Virus detection by the Bubbler is similar to a hospital-swab PCR test but is claimed to be a better measure of risk of contagion as it detects airborne viral particles. Swab tests can return a positive result months after infection as they detect viral RNA fragments in cells that persist in previously infected cells. The Bubbler can also be adapted for environmental sampling in hospitals, transportation hubs, and closed environments, the researchers said in their paper.

Seventy patients treated in the Emergency Department of Rhode Island Hospital between May 2020 and January 2021 were screened. The study tested samples from three points in the respiratory tract. Tongue scrapes from the mouth (saliva/tongue scrapes) and from 15 seconds of exhaled breath collected in the Bubbler were compared to those from a conventional nasopharyngeal swab PCR test. The Bubbler is a glass tube with a glass pipette through which patients can exhale. The tube is filled with a reverse transcription reaction mixture and cold mineral oil.

Breathalysers were bathed in UV light to maintain sterile field prior to construction of kits prepared for the clinical trial at Rhode Island Hospital (Image: William G. Fairbrother)

The study determined that SARS-CoV-2 can be detected in the breath and is more predictive of lower respiratory tract involvement. Viral RNA is said to be more enriched in the breath relative to oral samples, while oral samples include cells involved with SARS-CoV-2 replication that breath samples do not. This suggests the viral signal detected in the Bubbler, so called because of bubbling sound made when exhaling into the device, comes from active viral particles.

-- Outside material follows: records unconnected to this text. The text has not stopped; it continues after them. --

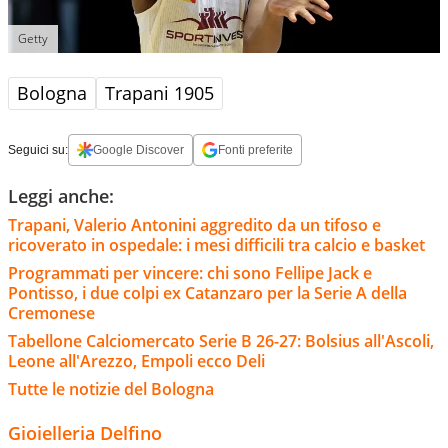
Getty
Bologna
Trapani 1905
Seguici su:
Google Discover
Fonti preferite
Leggi anche:
Trapani, Valerio Antonini aggredito da un tifoso e
ricoverato in ospedale: i mesi difficili tra calcio e basket
Programmati per vincere: chi sono Fellipe Jack e
Pontisso, i due colpi ex Catanzaro per la Serie A della
Cremonese
Tabellone Calciomercato Serie B 26-27: Bolsius all'Ascoli,
Leone all'Arezzo, Empoli ecco Deli
Tutte le notizie del Bologna
Gioielleria Delfino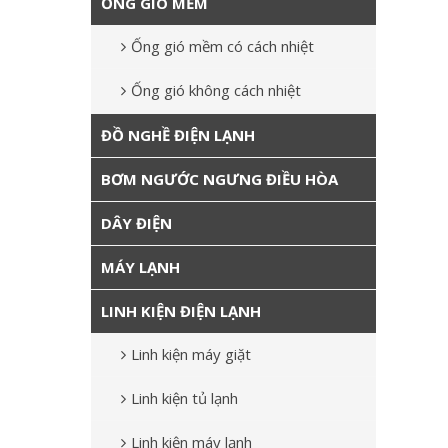
ỐNG GIÓ MỀM
Ống gió mềm có cách nhiệt
Ống gió không cách nhiệt
ĐỒ NGHỀ ĐIỆN LẠNH
BƠM NGƯỚC NGƯNG ĐIỀU HÒA
DÂY ĐIỆN
MÁY LẠNH
LINH KIỆN ĐIỆN LẠNH
Linh kiện máy giặt
Linh kiện tủ lạnh
Linh kiện máy lạnh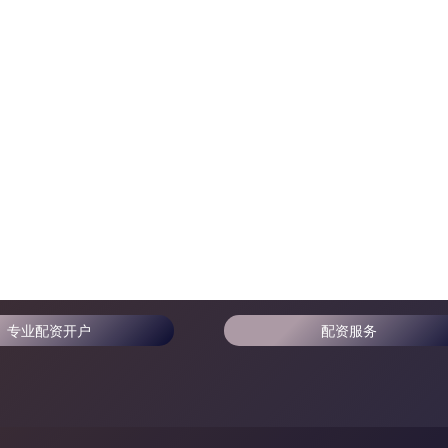
专业配资开户
配资服务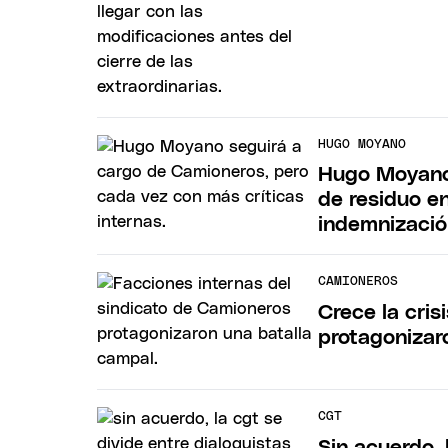
HUGO MOYANO
Hugo Moyano 
de residuo en
indemnizaci
CAMIONEROS
Crece la cri
protagonizar
CGT
Sin acuerdo, 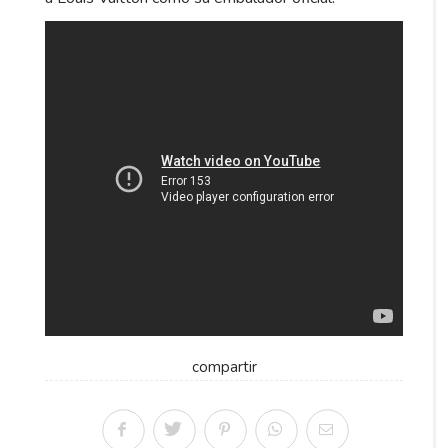
compartir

“The Bubbler is more likely to be a better indicator of current infection than nasopharyngeal swabs,” Dr. Fairbrother said in a statement. “Another advantage is the barcoding, which enables high-throughput RNA virus testing at a fraction of the cost of conventional testing. The barcode returns a viral sequence that also supports strain identification, which may prove useful as more information is learned about transmissibility and possible strain-specific treatment decisions.”

The team also demonstrated how the Bubbler might be adapted to detect virus in airborne samples. To model the movement of droplets exhaled in human breath, three unique nucleic acid samples were added to three personal humidifiers at different locations at different distances from the Bubbler in a room with high airflow and a room with low airflow. Although a detailed exploration of this application was beyond the scope of the study, the results demonstrate the potential to use aerosolised nucleic acids to quantitatively map airflow in indoor spaces, and to detect SARS-CoV-2 in the air.